« Les nouvelles lignes directrices de l'OMS s'appuient sur des données scientifiques récentes montrant que soigner plus précocément les malades permet de freiner plus vite le développement du virus dans le sang » (à propos du sida).
(paru sur lefigaro.fr, le 1er juillet 2013)
Ce que j'en pense
On le sait, la plupart des adverbes ont été formés à l'origine en ajoutant au féminin de l'adjectif correspondant le suffixe -ment (souvenir du substantif féminin mens, « esprit, manière » en latin) : fier → fière → fièrement, vif → vive → vivement, etc.
L'adjectif précoce, dont les formes féminine et masculine sont identiques, a donc logiquement donné naissance à l'adverbe précocement. D'où vient alors l'hésitation si fréquente avec la forme (fautive) doublement accentuée précocément ? De ce que l'e final de certains adjectifs s'est changé en é lors de la formation de l'adverbe : ainsi de énorme / énormément, intense / intensément, etc. Féraud, dans son Dictionnaire critique de la langue française (1787), dénonçait déjà ces irrégularités : « Richelet écrit énormement, et il semble que la raison dicte cette manière d'écrire, cet adverbe étant formé d'énorme, dont l'e final est muet, mais l'usage a prévalu d'écrire énormément [...] et c'est une exception à la règle de la formation des adverbes. »
De même, l'e caractéristique de la forme féminine de l'adjectif a le plus souvent disparu quand il était précédé d'une voyelle : éperdu → éperdue → éperduement (graphie maintenue chez certains auteurs actuels) et éperdument (graphie officielle). Dans d'autres cas, ledit e a tout aussi arbitrairement laissé place à un accent circonflexe sur la voyelle précédente : assidu → assidue → assiduement (et ses variantes assidueument, assidueusement), assidument et assidûment (graphie traditionnelle, attestée depuis le XVIIe siècle). Cette fois, c'est Littré qui s'insurge, à bon droit : « On remarquera l'accent circonflexe que met l'Académie, tandis qu'elle n'en met ni à absolument, ni à ambigument, etc. Il vaudrait mieux qu'elle suivît un système, et mît partout l'accent circonflexe ou le supprimât partout. » Notre spécialiste semble avoir été entendu, puisque les réformateurs de 1990 préconisent l'abandon du circonflexe sur le u (et sur le i) quand il ne se justifie pas. Il ne reste plus qu'à attendre patiemment que la graphie réformée assidument soit enregistrée par une Académie dont on ne sait plus si elle freine vite ou si elle accélère lentement.

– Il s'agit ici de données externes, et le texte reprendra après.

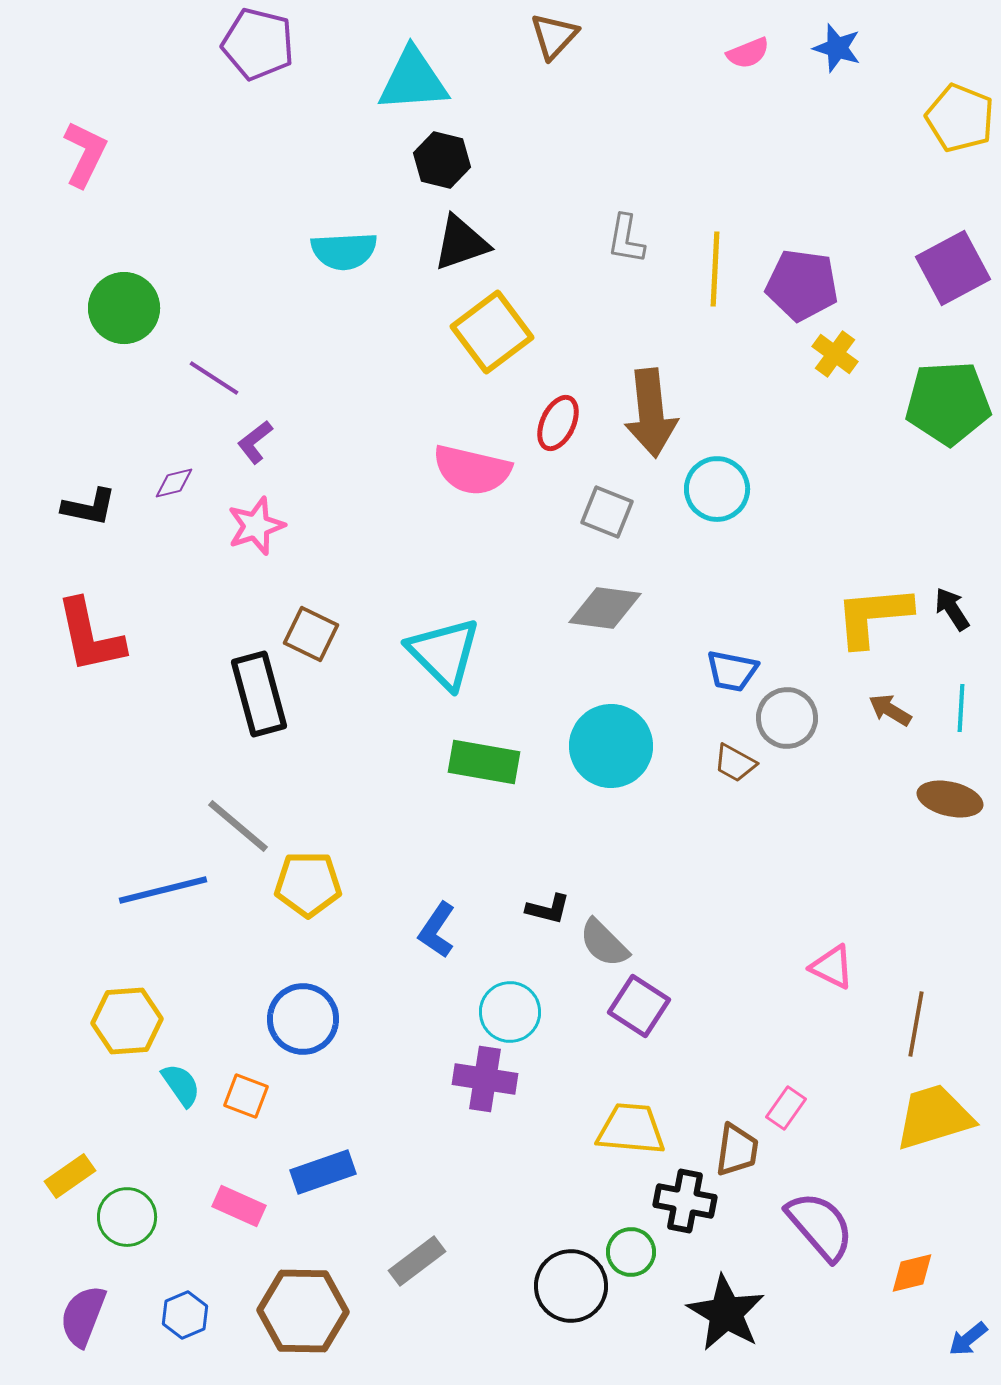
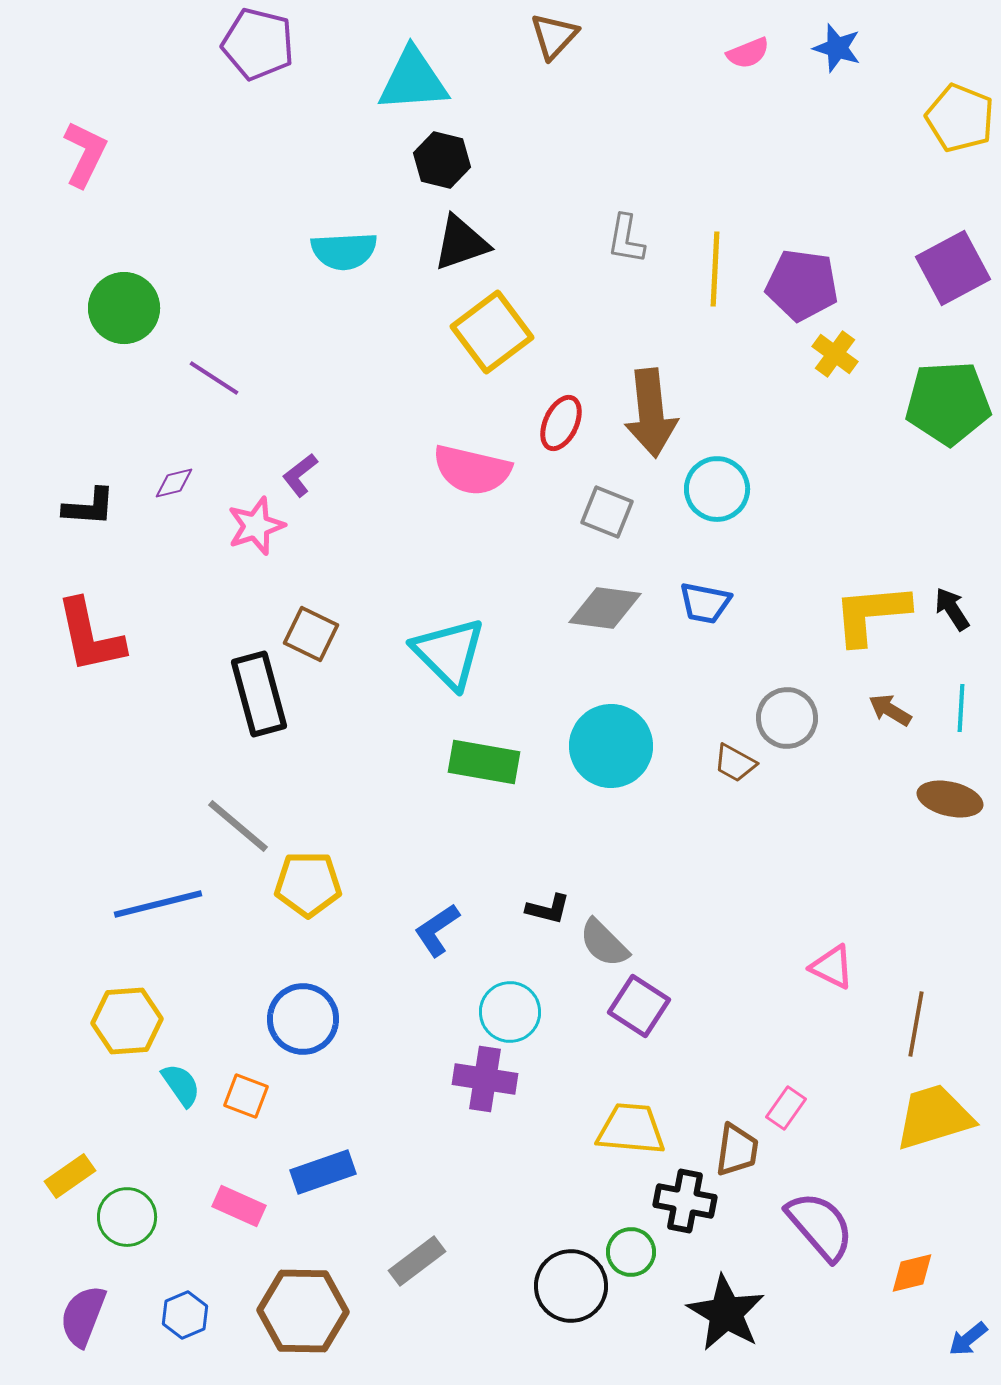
red ellipse at (558, 423): moved 3 px right
purple L-shape at (255, 442): moved 45 px right, 33 px down
black L-shape at (89, 507): rotated 8 degrees counterclockwise
yellow L-shape at (873, 616): moved 2 px left, 2 px up
cyan triangle at (444, 653): moved 5 px right
blue trapezoid at (732, 671): moved 27 px left, 68 px up
blue line at (163, 890): moved 5 px left, 14 px down
blue L-shape at (437, 930): rotated 22 degrees clockwise
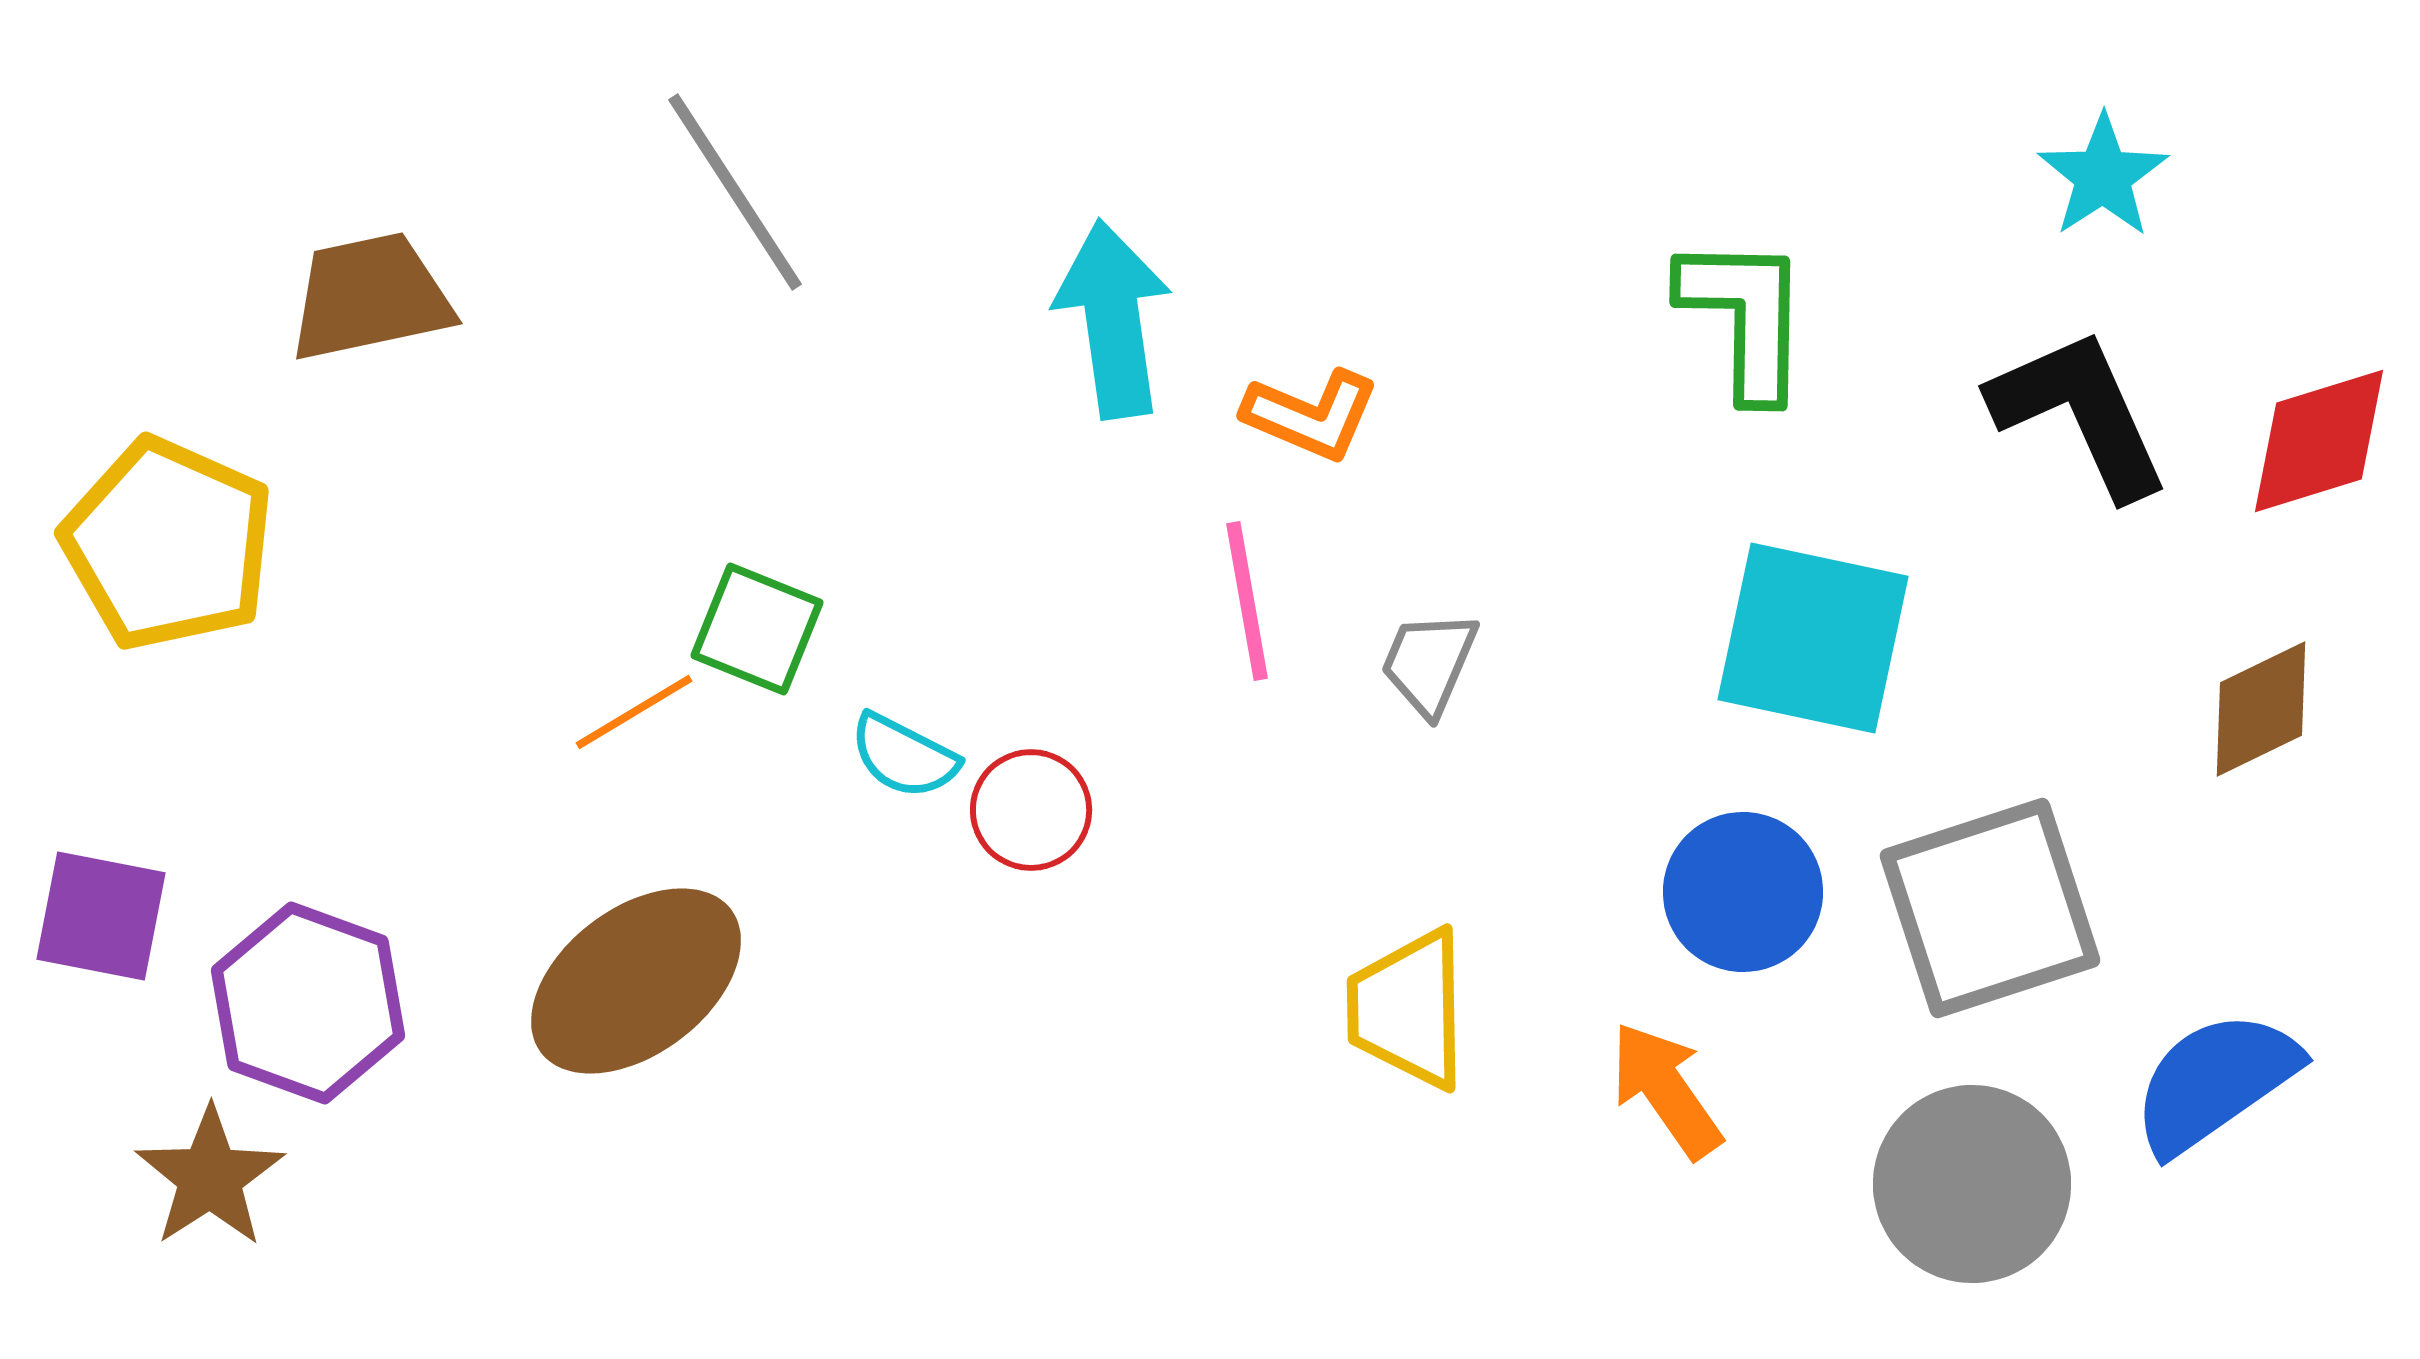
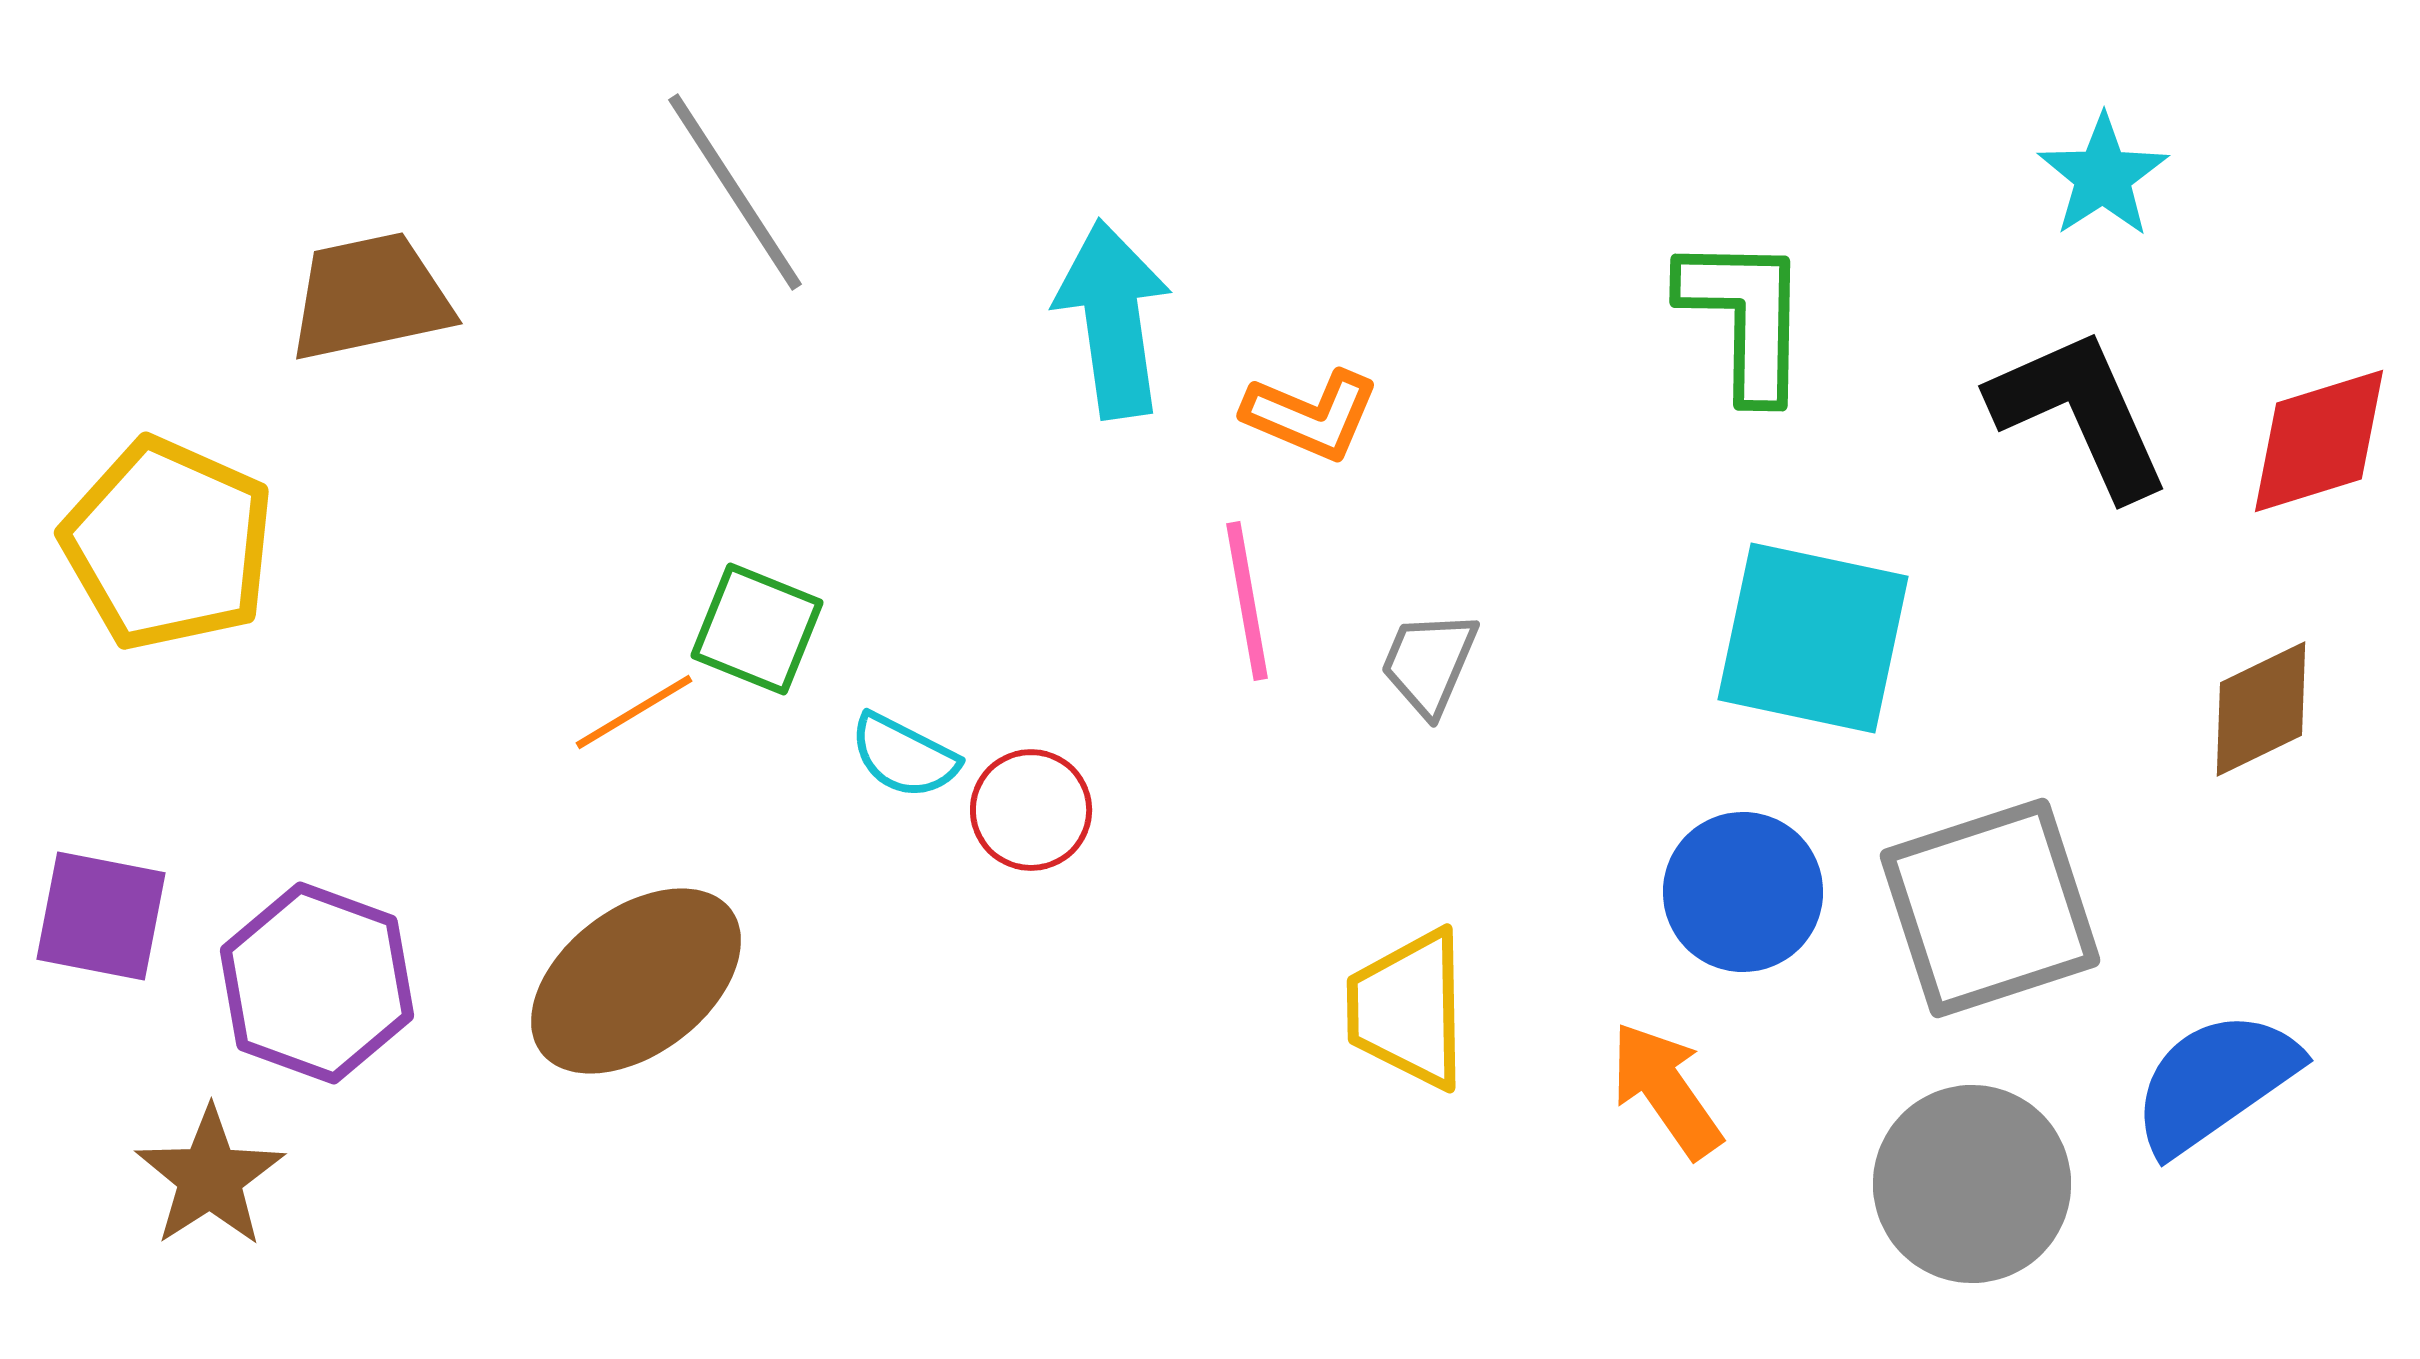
purple hexagon: moved 9 px right, 20 px up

Remarque : Les mêmes observations valent pour l'adverbe atrocement, que l'on trouve plus souvent qu'à son tour orthographié avec un accent aigu qui ne se justifie point : « La marée était pleinement haute, soleil riant atrocément » (Jean-Marie Turpin). En revanche, on écrira correctement forcément, régulièrement formé à partir du participe passé adjectivé forcé.
Voir également le billet Accent circonflexe.
Ce qu'il conviendrait de dire
Soigner plus précocement les malades.